The easily available from of energy present in high energy bounds of ATP (and other energy carriers like GTP, UTP or CTP) is know as biologically useful energy. Hence ATP can function as energy currency of the living cells.
Synthesis of ATP:
ATP is synthesised from ADP (adenosine diphosphate) and inorganic phosphate (Pi). The reaction is called phosphorylation. It is endergonic or energy requiring. Phosphorylation is of three types— substrate level phosphorylation, oxidative phosphorylation and photophosphorylation. Substrate level phosphorylation or ATP synthesis is directly linked to the liberation of energy in chemical reactions of respiration.
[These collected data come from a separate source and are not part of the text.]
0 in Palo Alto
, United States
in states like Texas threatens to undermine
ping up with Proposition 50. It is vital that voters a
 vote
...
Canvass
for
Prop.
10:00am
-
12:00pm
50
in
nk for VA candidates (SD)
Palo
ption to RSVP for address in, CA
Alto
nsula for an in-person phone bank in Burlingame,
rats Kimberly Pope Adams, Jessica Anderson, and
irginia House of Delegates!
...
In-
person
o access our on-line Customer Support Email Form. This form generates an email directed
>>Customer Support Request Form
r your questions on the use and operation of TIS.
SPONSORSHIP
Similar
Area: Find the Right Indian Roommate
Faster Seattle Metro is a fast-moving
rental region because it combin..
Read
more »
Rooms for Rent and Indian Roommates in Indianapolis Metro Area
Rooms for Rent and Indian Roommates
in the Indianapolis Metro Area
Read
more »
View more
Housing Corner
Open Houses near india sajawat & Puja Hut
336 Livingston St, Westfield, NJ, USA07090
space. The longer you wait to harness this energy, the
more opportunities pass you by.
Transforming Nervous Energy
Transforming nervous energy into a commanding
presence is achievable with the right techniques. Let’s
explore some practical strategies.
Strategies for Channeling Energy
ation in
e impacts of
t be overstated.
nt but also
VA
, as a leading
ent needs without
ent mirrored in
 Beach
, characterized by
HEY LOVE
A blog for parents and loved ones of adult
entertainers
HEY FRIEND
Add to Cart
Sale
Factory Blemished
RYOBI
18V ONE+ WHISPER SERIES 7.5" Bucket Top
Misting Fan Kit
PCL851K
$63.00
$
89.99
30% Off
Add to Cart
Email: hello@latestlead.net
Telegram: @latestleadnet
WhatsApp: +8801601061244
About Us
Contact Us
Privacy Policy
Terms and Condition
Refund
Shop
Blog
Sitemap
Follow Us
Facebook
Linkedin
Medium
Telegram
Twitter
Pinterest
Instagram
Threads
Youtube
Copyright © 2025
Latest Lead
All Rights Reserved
1: 3-diphosphoglycerate + ADP ⇋ 3-phosphoglycerate + ATP
Phosphoenol pyruvate + ADP → Pyruvate + ATP
Succinyl CoA + ADP + Pi → Succinate + CoA + ATP
Oxidative phosphorylation is linked to terminal oxidation of reduced coenzymes (NADH and FADH2) in respiration. The coenzymes release H+ ions and electrons.
The electrons pass over a series of carriers, called electron transport chain, before combining with oxygen to make it reactive. The energy released during electron transport is used in creating a proton gradient. The proton gradient activates ATP synthase of F0-F1 particles resulting in synthesis of ATP.
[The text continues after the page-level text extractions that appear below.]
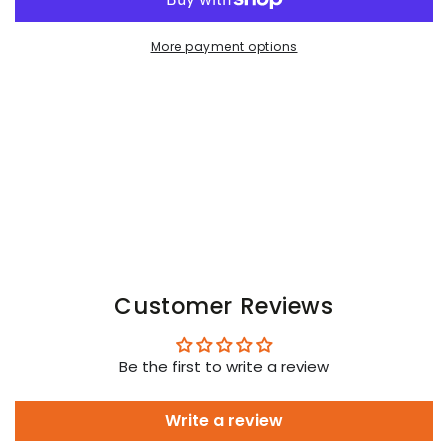
OFF
OFF
Crew
Crew
More payment options
Socks.
Socks.
Black
Black
+
+
Blue
Blue
Arctic
Arctic
Customer Reviews
Be the first to write a review
Write a review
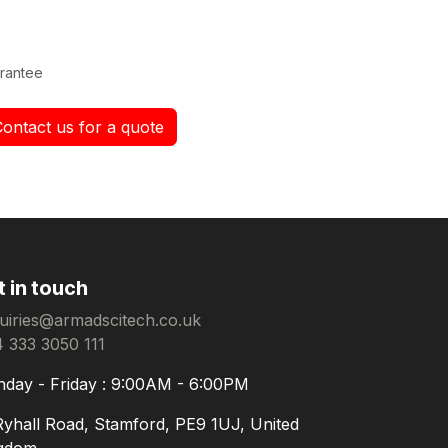
rantee
Contact us for a quote
t in touch
uiries@armadscitech.co.uk
 333 3050 111
day - Friday : 9:00AM - 6:00PM
Ryhall Road, Stamford, PE9 1UJ, United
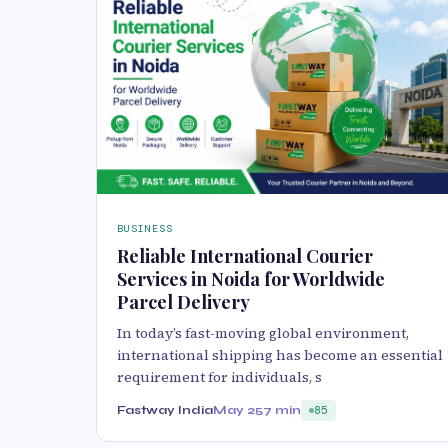
BUSINESS
Reliable International Courier
Services in Noida for Worldwide
Parcel Delivery
In today’s fast-moving global environment,
international shipping has become an essential
requirement for individuals, s
Fastway India
May 25
7 min
85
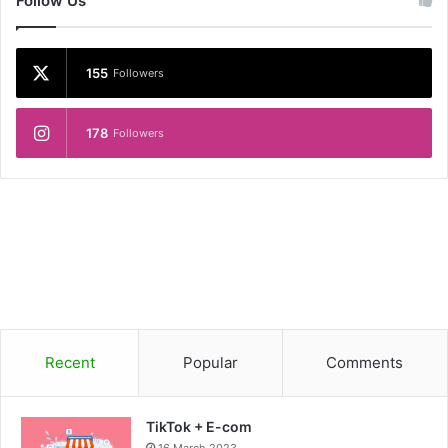
Follow Us
155
Followers
178
Followers
Recent
Popular
Comments
TikTok + E-com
Photophosphorylation occurs on the thylakoids of chloroplasts. In the primary photochemical reaction an electron is extruded by chlorophyll a on the receipt of radiation energy. The electron passes over a transport chain of carriers.
Sufficient energy is released when the electron passes between cytochrome b and cytochrome f (cyclic photophosphorylation) or plastoquinone to cytochrome f (noncyclic photophosphorylation). It creates a proton gradient. The latter activates ATP synthase of F0-F1, complex to produce ATP.
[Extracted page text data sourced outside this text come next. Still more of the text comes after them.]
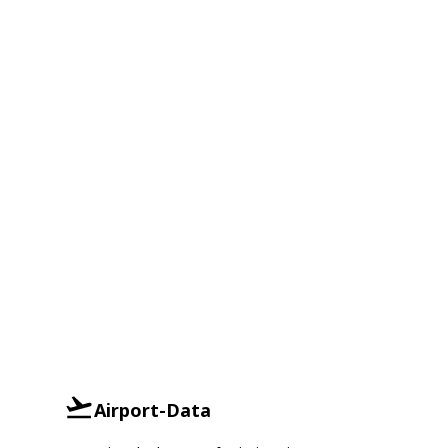
Airport-Data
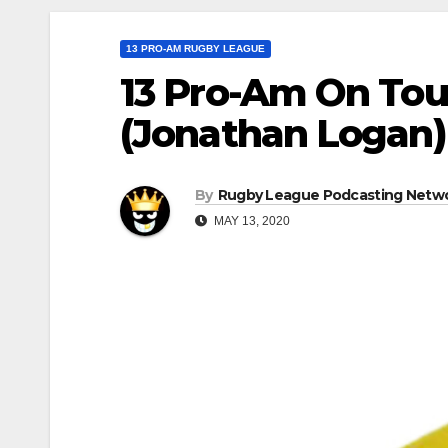
13 PRO-AM RUGBY LEAGUE
13 Pro-Am On Tou
(Jonathan Logan)
By
Rugby League Podcasting Netw
MAY 13, 2020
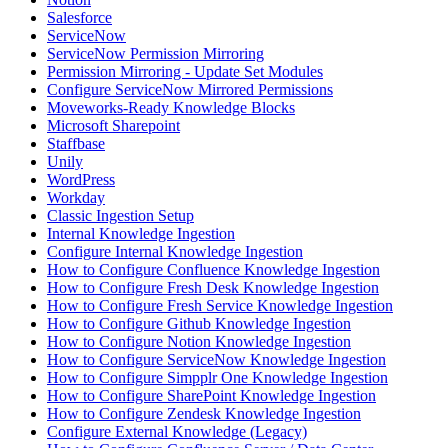
Salesforce
ServiceNow
ServiceNow Permission Mirroring
Permission Mirroring - Update Set Modules
Configure ServiceNow Mirrored Permissions
Moveworks-Ready Knowledge Blocks
Microsoft Sharepoint
Staffbase
Unily
WordPress
Workday
Classic Ingestion Setup
Internal Knowledge Ingestion
Configure Internal Knowledge Ingestion
How to Configure Confluence Knowledge Ingestion
How to Configure Fresh Desk Knowledge Ingestion
How to Configure Fresh Service Knowledge Ingestion
How to Configure Github Knowledge Ingestion
How to Configure Notion Knowledge Ingestion
How to Configure ServiceNow Knowledge Ingestion
How to Configure Simpplr One Knowledge Ingestion
How to Configure SharePoint Knowledge Ingestion
How to Configure Zendesk Knowledge Ingestion
Configure External Knowledge (Legacy)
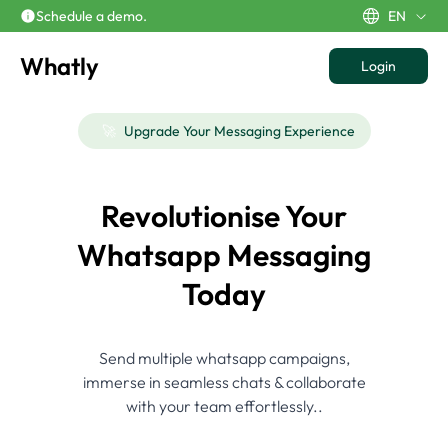
Schedule a demo.
EN
Whatly
Login
🚀
Upgrade Your Messaging Experience
Revolutionise Your
Whatsapp Messaging
Today
Send multiple whatsapp campaigns,
immerse in seamless chats & collaborate
with your team effortlessly..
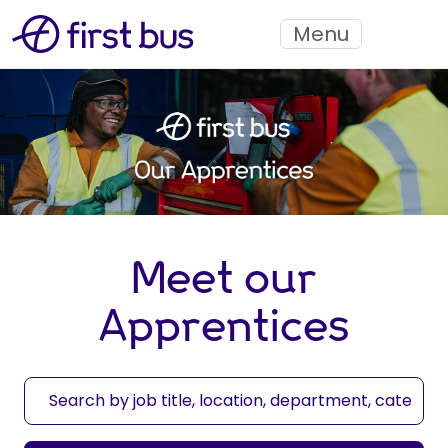
Menu
Meet our
Apprentices
S
e
a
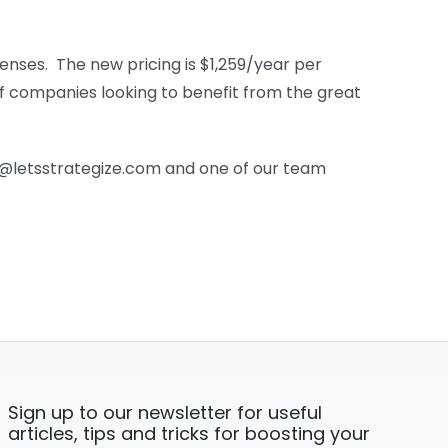
censes. The new pricing is $1,259/year per
of companies looking to benefit from the great
es@letsstrategize.com and one of our team
Sign up to our newsletter for useful
articles, tips and tricks for boosting your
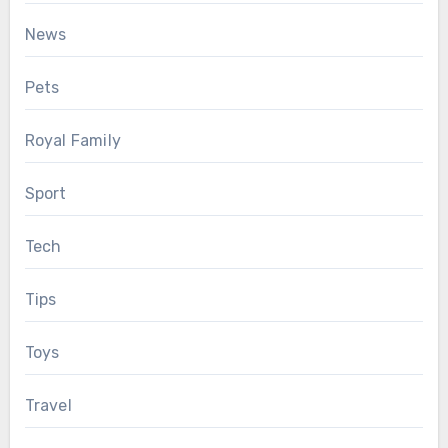
News
Pets
Royal Family
Sport
Tech
Tips
Toys
Travel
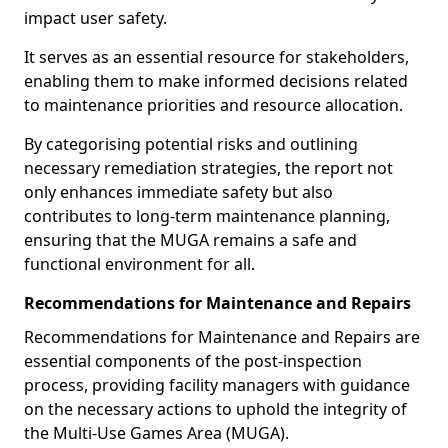
impact user safety.
It serves as an essential resource for stakeholders,
enabling them to make informed decisions related
to maintenance priorities and resource allocation.
By categorising potential risks and outlining
necessary remediation strategies, the report not
only enhances immediate safety but also
contributes to long-term maintenance planning,
ensuring that the MUGA remains a safe and
functional environment for all.
Recommendations for Maintenance and Repairs
Recommendations for Maintenance and Repairs are
essential components of the post-inspection
process, providing facility managers with guidance
on the necessary actions to uphold the integrity of
the Multi-Use Games Area (MUGA).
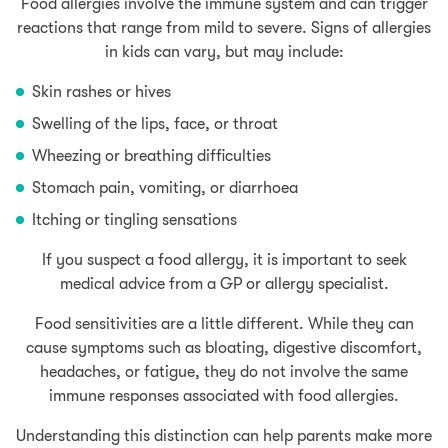
Food allergies involve the immune system and can trigger
reactions that range from mild to severe. Signs of allergies
in kids can vary, but may include:
Skin rashes or hives
Swelling of the lips, face, or throat
Wheezing or breathing difficulties
Stomach pain, vomiting, or diarrhoea
Itching or tingling sensations
If you suspect a food allergy, it is important to seek
medical advice from a GP or allergy specialist.
Food sensitivities are a little different. While they can
cause symptoms such as bloating, digestive discomfort,
headaches, or fatigue, they do not involve the same
immune responses associated with food allergies.
Understanding this distinction can help parents make more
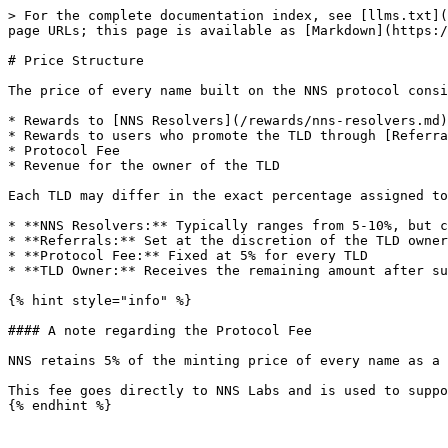
> For the complete documentation index, see [llms.txt](
page URLs; this page is available as [Markdown](https:/
# Price Structure

The price of every name built on the NNS protocol consi
* Rewards to [NNS Resolvers](/rewards/nns-resolvers.md)

* Rewards to users who promote the TLD through [Referra
* Protocol Fee

* Revenue for the owner of the TLD

Each TLD may differ in the exact percentage assigned to
* **NNS Resolvers:** Typically ranges from 5-10%, but c
* **Referrals:** Set at the discretion of the TLD owner

* **Protocol Fee:** Fixed at 5% for every TLD

* **TLD Owner:** Receives the remaining amount after su
{% hint style="info" %}

#### A note regarding the Protocol Fee

NNS retains 5% of the minting price of every name as a 
This fee goes directly to NNS Labs and is used to suppo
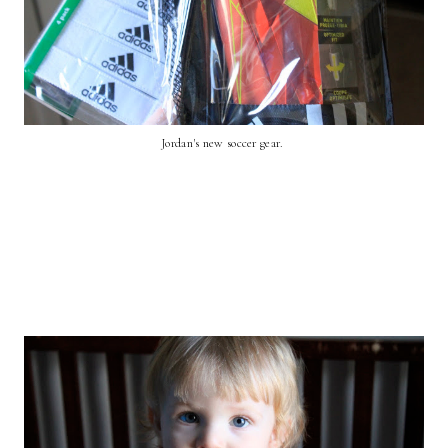
Jordan's new soccer gear.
(i) It can store small packets of energy as soon as the energy becomes available so that wastage of energy is minimised,
(ii) ATP makes energy available at a spot away from the area of release of energy,
(iii) By its accumulation at a spot, it makes available large and continuous supply of energy for carrying out heavy work,
(iv) ATP releases small amount of energy required for building new chemical bonds during anabolism,
(v) It helps in driving energetically un-favourable processes like absorption of inorganic solutes,
(vi) ATP acts as a phosphorylating agent for activating certain metabolites like sugars,
(vii) It maintains bio-electric potential of cellular membranes,
(viii) ATP energises the membrane carriers for influx and efflux of biochemical,
(ix) It energises the enzyme luciferase in bioluminescent organisms for liberation of light.
Utility of Step-wise Oxidation:
(i) There is a step-wise release of chemical bond energy which is very easily trapped in forming ATP molecules,
(ii) Cellular temperature is not allowed to rise,
(iii) Wastage of energy is reduced,
(iv) There are several intermediates which can be used in production of a number of bio-chemicals,
(v) Through their metabolic intermediates different substances can undergo respiratory catabolism,
(vi) Each step of respiration is controlled by its own enzyme. The activity of different enzymes can be enhanced or inhibited by specific compounds. This helps in controlling the rate of respiration and the amount of energy liberated by it.